Why Gregorian Chant SHOULD Be Sung

Found courtesy of the Recovering Choir Director, a medidation on the Introit from last Sunday (Tridentine Rite.) Just having sung this myself, I have to admit that these insights are worthwhile. Shoulda known the first one myself, drat it!

Si i-, two separate syllables, the vowel so tricky to make distinctly audible, both times. See. Glottal stop. Ee. And quickly, because this is only the beginning.

I tell the choir : this tiny detail is the beginning of our faults laid bare. The little stop we have to put there, to articulate both words, makes us stumble. We have to get through "Si i-" to reach the piercing arch of "iniquitates," our faults thrown high, too visible, too garish ; and then the suddenly soaring podatus of "Domine," the Lord, right there in the notes themselves, reaching higher than our sins. Beyond us.

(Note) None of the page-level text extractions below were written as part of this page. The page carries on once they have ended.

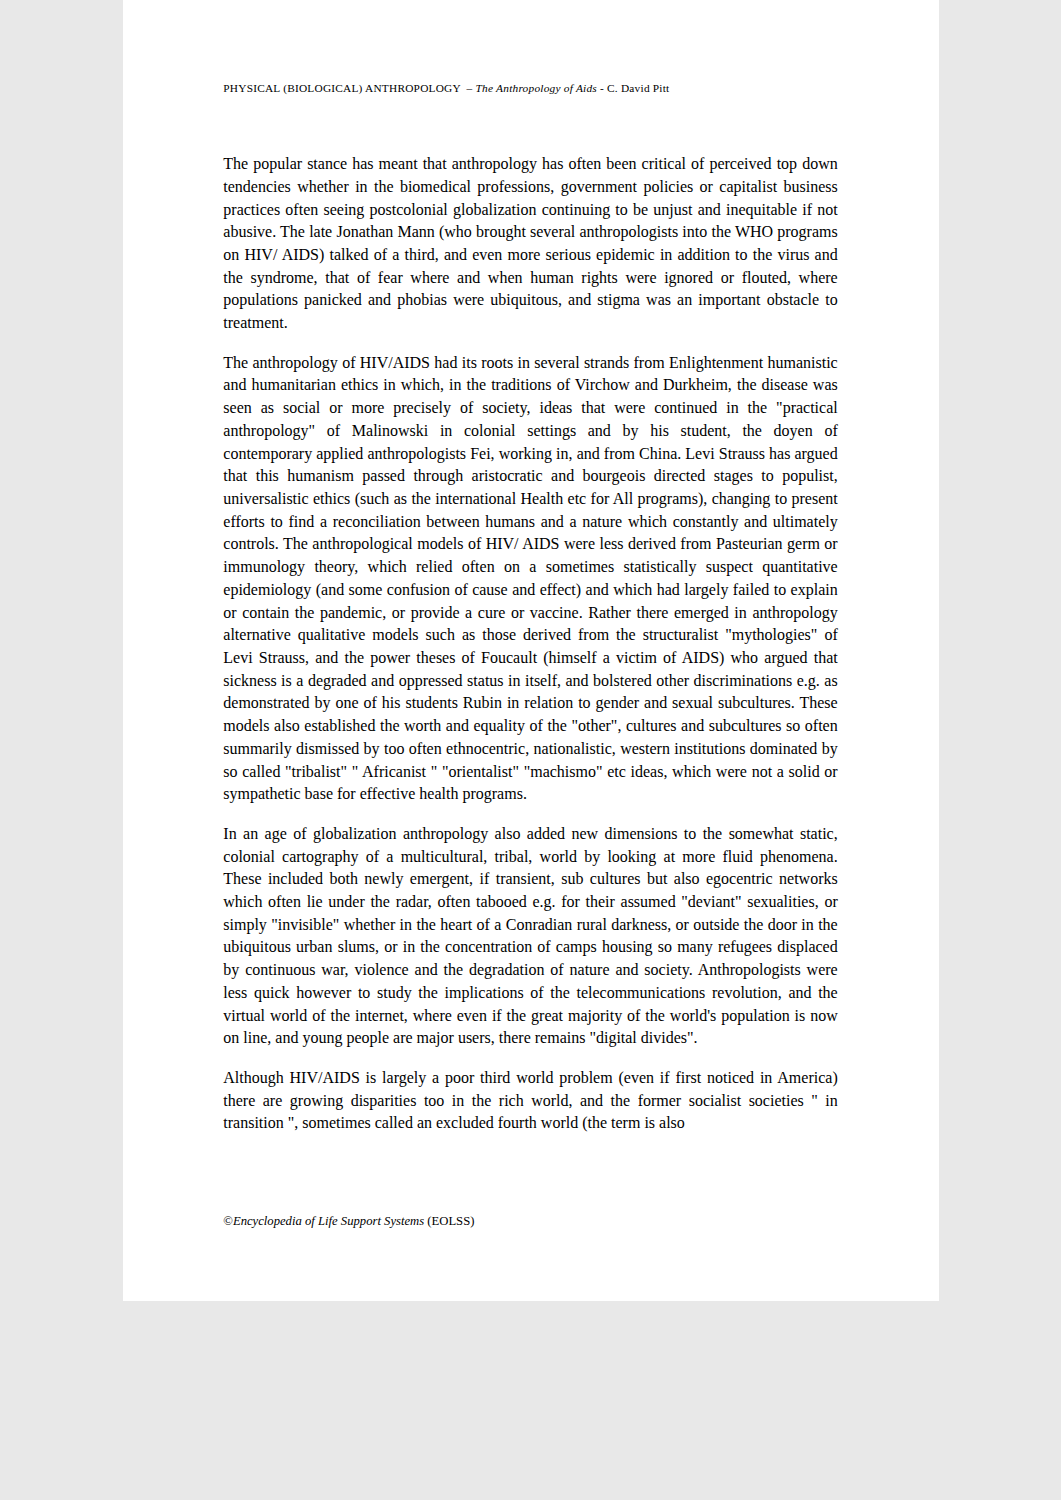PHYSICAL (BIOLOGICAL) ANTHROPOLOGY – The Anthropology of Aids - C. David Pitt
The popular stance has meant that anthropology has often been critical of perceived top down tendencies whether in the biomedical professions, government policies or capitalist business practices often seeing postcolonial globalization continuing to be unjust and inequitable if not abusive. The late Jonathan Mann (who brought several anthropologists into the WHO programs on HIV/ AIDS) talked of a third, and even more serious epidemic in addition to the virus and the syndrome, that of fear where and when human rights were ignored or flouted, where populations panicked and phobias were ubiquitous, and stigma was an important obstacle to treatment.
The anthropology of HIV/AIDS had its roots in several strands from Enlightenment humanistic and humanitarian ethics in which, in the traditions of Virchow and Durkheim, the disease was seen as social or more precisely of society, ideas that were continued in the "practical anthropology" of Malinowski in colonial settings and by his student, the doyen of contemporary applied anthropologists Fei, working in, and from China. Levi Strauss has argued that this humanism passed through aristocratic and bourgeois directed stages to populist, universalistic ethics (such as the international Health etc for All programs), changing to present efforts to find a reconciliation between humans and a nature which constantly and ultimately controls. The anthropological models of HIV/ AIDS were less derived from Pasteurian germ or immunology theory, which relied often on a sometimes statistically suspect quantitative epidemiology (and some confusion of cause and effect) and which had largely failed to explain or contain the pandemic, or provide a cure or vaccine. Rather there emerged in anthropology alternative qualitative models such as those derived from the structuralist "mythologies" of Levi Strauss, and the power theses of Foucault (himself a victim of AIDS) who argued that sickness is a degraded and oppressed status in itself, and bolstered other discriminations e.g. as demonstrated by one of his students Rubin in relation to gender and sexual subcultures. These models also established the worth and equality of the "other", cultures and subcultures so often summarily dismissed by too often ethnocentric, nationalistic, western institutions dominated by so called "tribalist" " Africanist " "orientalist" "machismo" etc ideas, which were not a solid or sympathetic base for effective health programs.
In an age of globalization anthropology also added new dimensions to the somewhat static, colonial cartography of a multicultural, tribal, world by looking at more fluid phenomena. These included both newly emergent, if transient, sub cultures but also egocentric networks which often lie under the radar, often tabooed e.g. for their assumed "deviant" sexualities, or simply "invisible" whether in the heart of a Conradian rural darkness, or outside the door in the ubiquitous urban slums, or in the concentration of camps housing so many refugees displaced by continuous war, violence and the degradation of nature and society. Anthropologists were less quick however to study the implications of the telecommunications revolution, and the virtual world of the internet, where even if the great majority of the world's population is now on line, and young people are major users, there remains "digital divides".
Although HIV/AIDS is largely a poor third world problem (even if first noticed in America) there are growing disparities too in the rich world, and the former socialist societies " in transition ", sometimes called an excluded fourth world (the term is also
©Encyclopedia of Life Support Systems (EOLSS)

And yet - Quia apud te propitiatio est, Deus Israel. Despite our faults, despite our climbing that falls so short of where we should be, where God wants us, He is forgiving, He is all forgiveness. The question in the first half of the Introït a panicked cry : the second half, a reassurance, the neumes descending gently. And then the Psalmodie : De profundis clamavi ... I call from the depths to Thee, O Lord, hear my prayer. It is the structure of the piece itself, the story of the world. All we ask is answered. All we sing, our need, is calmed.